**WORK INSTRUCTION:** Once the line containing "r à polluer. Aucune excuse ne peut plus être" has been copied, stop; copy every line before it exactly, beginning with the first line of the material below.

**TASK INPUTS:**
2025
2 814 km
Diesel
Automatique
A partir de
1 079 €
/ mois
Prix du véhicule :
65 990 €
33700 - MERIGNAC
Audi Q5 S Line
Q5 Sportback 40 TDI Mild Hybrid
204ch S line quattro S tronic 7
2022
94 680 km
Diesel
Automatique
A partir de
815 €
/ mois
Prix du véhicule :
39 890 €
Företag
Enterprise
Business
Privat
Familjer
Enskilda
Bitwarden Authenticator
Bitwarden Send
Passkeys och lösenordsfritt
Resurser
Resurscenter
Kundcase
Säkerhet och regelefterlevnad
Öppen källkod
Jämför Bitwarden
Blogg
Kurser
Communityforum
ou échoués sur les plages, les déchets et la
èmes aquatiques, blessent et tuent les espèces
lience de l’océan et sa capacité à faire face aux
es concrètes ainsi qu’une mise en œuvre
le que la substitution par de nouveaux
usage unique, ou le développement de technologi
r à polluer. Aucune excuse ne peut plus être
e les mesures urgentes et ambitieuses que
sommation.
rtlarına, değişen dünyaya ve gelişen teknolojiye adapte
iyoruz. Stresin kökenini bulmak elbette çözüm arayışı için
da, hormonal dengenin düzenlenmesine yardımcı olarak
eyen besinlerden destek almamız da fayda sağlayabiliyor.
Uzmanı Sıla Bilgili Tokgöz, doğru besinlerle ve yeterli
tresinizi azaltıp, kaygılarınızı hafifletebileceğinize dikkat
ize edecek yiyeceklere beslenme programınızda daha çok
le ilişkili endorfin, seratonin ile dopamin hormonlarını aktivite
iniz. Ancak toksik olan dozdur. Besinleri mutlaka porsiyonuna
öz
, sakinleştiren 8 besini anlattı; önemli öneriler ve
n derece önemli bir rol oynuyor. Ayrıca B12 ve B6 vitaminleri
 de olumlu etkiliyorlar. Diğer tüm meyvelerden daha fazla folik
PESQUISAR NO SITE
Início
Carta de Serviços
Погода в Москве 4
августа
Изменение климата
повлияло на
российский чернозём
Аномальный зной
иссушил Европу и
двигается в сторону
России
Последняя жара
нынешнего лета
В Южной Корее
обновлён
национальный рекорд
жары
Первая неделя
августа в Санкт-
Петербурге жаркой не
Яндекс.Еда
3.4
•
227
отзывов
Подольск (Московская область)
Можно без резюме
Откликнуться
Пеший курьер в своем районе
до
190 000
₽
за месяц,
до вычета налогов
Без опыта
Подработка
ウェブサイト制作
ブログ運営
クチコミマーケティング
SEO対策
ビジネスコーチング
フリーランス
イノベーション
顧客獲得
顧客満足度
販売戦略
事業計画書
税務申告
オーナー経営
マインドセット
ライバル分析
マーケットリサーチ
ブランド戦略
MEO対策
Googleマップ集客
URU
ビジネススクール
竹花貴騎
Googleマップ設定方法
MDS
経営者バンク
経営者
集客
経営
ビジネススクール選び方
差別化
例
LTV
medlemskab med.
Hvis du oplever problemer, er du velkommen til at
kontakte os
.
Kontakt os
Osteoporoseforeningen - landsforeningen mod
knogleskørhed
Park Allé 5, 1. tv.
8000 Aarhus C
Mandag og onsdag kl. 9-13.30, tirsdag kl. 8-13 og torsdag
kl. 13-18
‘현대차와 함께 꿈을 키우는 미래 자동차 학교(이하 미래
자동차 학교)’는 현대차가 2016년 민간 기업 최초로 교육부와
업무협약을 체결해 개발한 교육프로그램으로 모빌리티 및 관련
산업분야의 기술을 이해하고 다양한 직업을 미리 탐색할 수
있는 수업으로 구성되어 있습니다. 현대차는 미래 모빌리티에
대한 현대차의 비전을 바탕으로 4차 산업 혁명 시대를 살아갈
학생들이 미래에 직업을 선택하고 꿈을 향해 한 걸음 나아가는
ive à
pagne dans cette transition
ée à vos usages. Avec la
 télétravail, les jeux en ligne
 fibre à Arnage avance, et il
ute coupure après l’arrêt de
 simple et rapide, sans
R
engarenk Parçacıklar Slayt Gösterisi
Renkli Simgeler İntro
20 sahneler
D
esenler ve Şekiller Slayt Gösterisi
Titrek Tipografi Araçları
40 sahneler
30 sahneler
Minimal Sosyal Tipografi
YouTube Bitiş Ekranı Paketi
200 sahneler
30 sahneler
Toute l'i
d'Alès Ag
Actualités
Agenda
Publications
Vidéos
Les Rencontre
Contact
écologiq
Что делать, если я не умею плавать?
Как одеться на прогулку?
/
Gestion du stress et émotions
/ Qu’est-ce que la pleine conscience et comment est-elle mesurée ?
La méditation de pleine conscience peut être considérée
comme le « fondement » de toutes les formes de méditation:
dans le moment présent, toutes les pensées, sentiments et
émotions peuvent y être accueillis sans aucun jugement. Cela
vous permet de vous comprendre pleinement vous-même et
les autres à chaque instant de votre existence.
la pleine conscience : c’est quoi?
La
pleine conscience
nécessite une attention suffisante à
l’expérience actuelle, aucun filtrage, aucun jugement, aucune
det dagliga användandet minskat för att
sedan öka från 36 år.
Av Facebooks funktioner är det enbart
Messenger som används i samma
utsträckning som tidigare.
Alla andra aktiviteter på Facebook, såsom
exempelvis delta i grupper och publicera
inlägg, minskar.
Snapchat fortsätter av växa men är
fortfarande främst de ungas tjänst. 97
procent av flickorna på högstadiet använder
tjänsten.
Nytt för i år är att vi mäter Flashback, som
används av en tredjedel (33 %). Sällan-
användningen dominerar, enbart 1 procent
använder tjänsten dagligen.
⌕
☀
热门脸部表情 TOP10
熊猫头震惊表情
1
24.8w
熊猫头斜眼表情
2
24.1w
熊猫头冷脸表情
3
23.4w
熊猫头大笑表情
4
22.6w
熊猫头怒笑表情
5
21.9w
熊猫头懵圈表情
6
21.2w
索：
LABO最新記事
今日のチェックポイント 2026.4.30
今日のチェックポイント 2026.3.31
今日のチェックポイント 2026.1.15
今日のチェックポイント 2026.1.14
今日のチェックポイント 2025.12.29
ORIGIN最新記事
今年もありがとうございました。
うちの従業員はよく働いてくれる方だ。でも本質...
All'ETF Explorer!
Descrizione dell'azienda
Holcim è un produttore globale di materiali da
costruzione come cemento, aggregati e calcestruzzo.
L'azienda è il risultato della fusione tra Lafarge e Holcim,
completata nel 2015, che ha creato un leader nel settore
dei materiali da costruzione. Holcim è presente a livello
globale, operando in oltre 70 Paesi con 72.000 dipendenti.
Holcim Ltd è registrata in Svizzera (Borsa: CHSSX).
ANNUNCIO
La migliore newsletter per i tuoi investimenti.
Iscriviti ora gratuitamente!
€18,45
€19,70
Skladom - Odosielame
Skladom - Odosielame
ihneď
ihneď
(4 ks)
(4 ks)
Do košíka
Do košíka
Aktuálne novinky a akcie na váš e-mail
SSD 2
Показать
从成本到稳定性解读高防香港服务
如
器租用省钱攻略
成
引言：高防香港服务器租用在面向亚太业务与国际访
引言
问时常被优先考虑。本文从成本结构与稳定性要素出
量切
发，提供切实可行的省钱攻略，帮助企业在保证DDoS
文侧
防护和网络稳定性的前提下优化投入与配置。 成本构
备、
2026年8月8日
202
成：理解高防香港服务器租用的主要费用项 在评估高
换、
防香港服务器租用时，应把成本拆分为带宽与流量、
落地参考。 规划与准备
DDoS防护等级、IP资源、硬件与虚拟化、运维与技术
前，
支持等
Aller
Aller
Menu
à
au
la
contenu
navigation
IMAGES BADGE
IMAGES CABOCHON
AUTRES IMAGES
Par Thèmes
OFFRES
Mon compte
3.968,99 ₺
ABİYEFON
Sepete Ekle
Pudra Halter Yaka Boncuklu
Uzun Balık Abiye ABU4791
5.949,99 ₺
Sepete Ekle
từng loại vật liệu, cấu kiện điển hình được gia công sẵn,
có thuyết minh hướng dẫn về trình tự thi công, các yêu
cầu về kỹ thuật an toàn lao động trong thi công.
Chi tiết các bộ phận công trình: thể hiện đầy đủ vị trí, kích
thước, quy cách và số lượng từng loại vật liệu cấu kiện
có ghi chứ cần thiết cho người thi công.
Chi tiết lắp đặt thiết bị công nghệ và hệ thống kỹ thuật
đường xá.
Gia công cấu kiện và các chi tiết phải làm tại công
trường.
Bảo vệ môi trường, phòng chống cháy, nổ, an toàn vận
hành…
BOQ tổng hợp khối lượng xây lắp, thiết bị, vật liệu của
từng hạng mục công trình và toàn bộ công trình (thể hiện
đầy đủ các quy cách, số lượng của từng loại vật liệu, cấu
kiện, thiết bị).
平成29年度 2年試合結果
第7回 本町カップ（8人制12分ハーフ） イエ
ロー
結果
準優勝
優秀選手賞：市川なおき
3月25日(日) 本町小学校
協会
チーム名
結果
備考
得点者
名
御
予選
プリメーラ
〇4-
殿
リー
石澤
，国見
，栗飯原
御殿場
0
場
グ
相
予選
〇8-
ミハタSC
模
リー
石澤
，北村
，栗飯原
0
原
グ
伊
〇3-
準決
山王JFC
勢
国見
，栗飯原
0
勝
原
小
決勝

**OUTPUT FOR THIS EXERCISE:**
2025
2 814 km
Diesel
Automatique
A partir de
1 079 €
/ mois
Prix du véhicule :
65 990 €
33700 - MERIGNAC
Audi Q5 S Line
Q5 Sportback 40 TDI Mild Hybrid
204ch S line quattro S tronic 7
2022
94 680 km
Diesel
Automatique
A partir de
815 €
/ mois
Prix du véhicule :
39 890 €
Företag
Enterprise
Business
Privat
Familjer
Enskilda
Bitwarden Authenticator
Bitwarden Send
Passkeys och lösenordsfritt
Resurser
Resurscenter
Kundcase
Säkerhet och regelefterlevnad
Öppen källkod
Jämför Bitwarden
Blogg
Kurser
Communityforum
ou échoués sur les plages, les déchets et la
èmes aquatiques, blessent et tuent les espèces
lience de l’océan et sa capacité à faire face aux
es concrètes ainsi qu’une mise en œuvre
le que la substitution par de nouveaux
usage unique, ou le développement de technologi
r à polluer. Aucune excuse ne peut plus être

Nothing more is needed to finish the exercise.